If you need to restart reading from a specific offset, you can do it by setting offset explicitly:

rom.relation(:greetings).offset(1).call
# => [
#      { value: "Hello", topic: "greetings", key: nil, offset: 1 },
#    ]

You can use info from the last extracted tuple to define an offset, from which to start the next time.

Limit

You can define a maximum number of messages to return, using the limit method:

greetings = rom.relation(:greetings)
greetings.offset(1).limit(2).call.to_a
# => [
#      { value: "Hello", topic: "greetings", key: nil, offset: 1 },
#      { value: "Hola",  topic: "greetings", key: nil, offset: 2 }
#    ]

But be careful. Actual size of data being read is defined by :max_bytes settings, not the offset.

For example, when you set offset(2), the relation can actually fetch the chunk of 5 messages (and move the next offset correspodingly). If you continue reading, you'll miss 3 messages. That's why it is strongly recommended to set offset explicitly after using of limit modifier.

This is unsafe (can cause missing messages):

greetings = rom.relation(:greetings).limit(1)
greetings.call.to_a
# => [
#      { value: "Hi",    topic: "greetings", key: nil, offset: 0 },
#    ]
greetings.call.to_a
# => []

while this is pretty safe:

greetings.limit(1).call.to_a
# => [
#      { value: "Hi",    topic: "greetings", key: nil, offset: 0 },
#    ]
greetings.offset(1).call.to_a
# => [
#      { value: "Hello", topic: "greetings", key: nil, offset: 1 },
#      { value: "Hola",  topic: "greetings", key: nil, offset: 2 }
#    ]

Also notice, that every time you use modifier, the new connection is re-established. That's why the rule of thumb is either not using modifiers at all, or set the offset explicitly for every call.

Commands

Kafka supports the Create command only. You can only add immutable messages to the log, but not to change or delete them.

ROM::Kafka provides two helpers for command: #where and #using.

class Greet < ROM::Commands::Create[:kafka]
  relation :greetings
  register_as :greet

  def execute(name)
    super where(key: "foo").using(socket_timeout_ms: 10)
  end
end

Here where modifier requires only one value for a :key.

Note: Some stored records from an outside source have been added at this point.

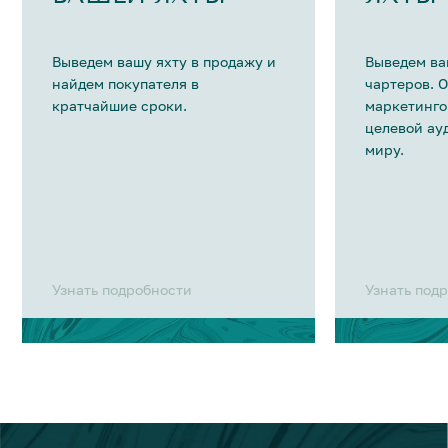
Выведем вашу яхту в продажу и
Выведем ва
найдем покупателя в
чартеров. 
кратчайшие сроки.
маркетинго
целевой ау
миру.
Узнать подробности
Узнать под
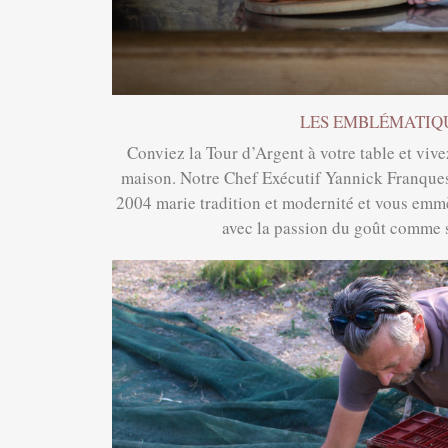
LES EMBLÉMATIQ
Conviez la Tour d’Argent à votre table et vive
maison. Notre Chef Exécutif Yannick Franques
2004 marie tradition et modernité et vous e
avec la passion du goût comme 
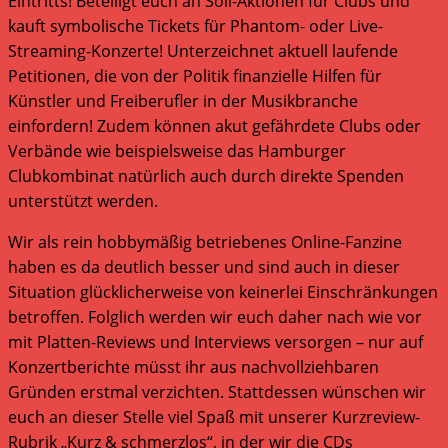
Eintritts! Beteiligt euch an Soli-Aktionen für Clubs und
kauft symbolische Tickets für Phantom- oder Live-
Streaming-Konzerte! Unterzeichnet aktuell laufende
Petitionen, die von der Politik finanzielle Hilfen für
Künstler und Freiberufler in der Musikbranche
einfordern! Zudem können akut gefährdete Clubs oder
Verbände wie beispielsweise das Hamburger
Clubkombinat natürlich auch durch direkte Spenden
unterstützt werden.
Wir als rein hobbymäßig betriebenes Online-Fanzine
haben es da deutlich besser und sind auch in dieser
Situation glücklicherweise von keinerlei Einschränkungen
betroffen. Folglich werden wir euch daher nach wie vor
mit Platten-Reviews und Interviews versorgen – nur auf
Konzertberichte müsst ihr aus nachvollziehbaren
Gründen erstmal verzichten. Stattdessen wünschen wir
euch an dieser Stelle viel Spaß mit unserer Kurzreview-
Rubrik „Kurz & schmerzlos“, in der wir die CDs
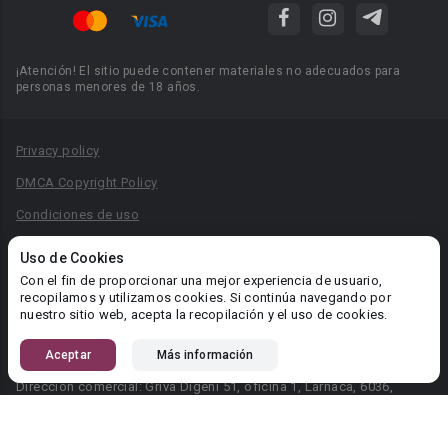
¡Atención! El sitio puede contener materiales no adecuados para
personas menores de 18 años.
Privacy policy
DMCA Copyright Policy
Condiciones de uso
Acuerdo de Privacidad
Uso de Cookies
Reglas para la publicación de libros
Con el fin de proporcionar una mejor experiencia de usuario,
recopilamos y utilizamos cookies. Si continúa navegando por
Área RR.PP.: pr@booknet.com
nuestro sitio web, acepta la recopilación y el uso de cookies.
Aceptar
Más información
© 2026 Booknet. Todos los derechos reservados.
Dirección comercial: Griva Digeni 51, oficina 1, Larnaca, 6036,
Chipre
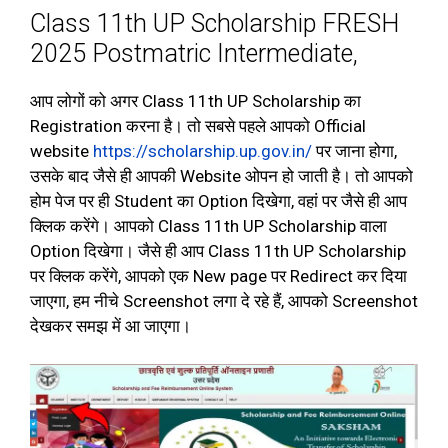
Class 11th UP Scholarship FRESH
2025 Postmatric Intermediate,
आप लोगों को अगर Class 11th UP Scholarship का
Registration करना है। तो सबसे पहले आपको Official
website
https://scholarship.up.gov.in/
पर जाना होगा,
उसके बाद जैसे ही आपकी Website ओपन हो जाती है। तो आपको
होम पेज पर ही Student का Option दिखेगा, वहां पर जैसे ही आप
क्लिक करेंगे। आपको Class 11th UP Scholarship वाला
Option दिखेगा। जैसे ही आप Class 11th UP Scholarship
पर क्लिक करेंगे, आपको एक New page पर Redirect कर दिया
जाएगा, हम नीचे Screenshot लगा दे रहे हैं, आपको Screenshot
देखकर समझ में आ जाएगा।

The using modifier accepts any value you'll get, but will ignore unused ones. You're recommended to use only those keys that are defined for the producer:

  • partitioner
  • compression_codec
  • metadatarefreshinterval_ms
  • maxsendretries
  • retrybackoffms
  • required_acks
  • acktimeoutms
  • sockettimeoutms

In case of success the command returns an array of messages added to Kafka:

# After the setup
rom = ROM::Configuration.new(:kafka, '127.0.0.1', client_id: :admin)
greet = rom.command(:greetings).greet

greet.call "Hi, Joe", "How're you?"
# => [
#      { value: "Hi, Joe",     topic: "greetings", key: 0 },
#      { value: "How're you?", topic: "greetings", key: 0 }
#    ]

The producer and consumer connections to Kafka brokers are separated. A command doesn't read messages being written, and knows nothing about partitions and offsets that where assigned by the server. You have to read them explicitly if you need.

Mappers

Mappers can be applied to relations and commands in a standard ROM way.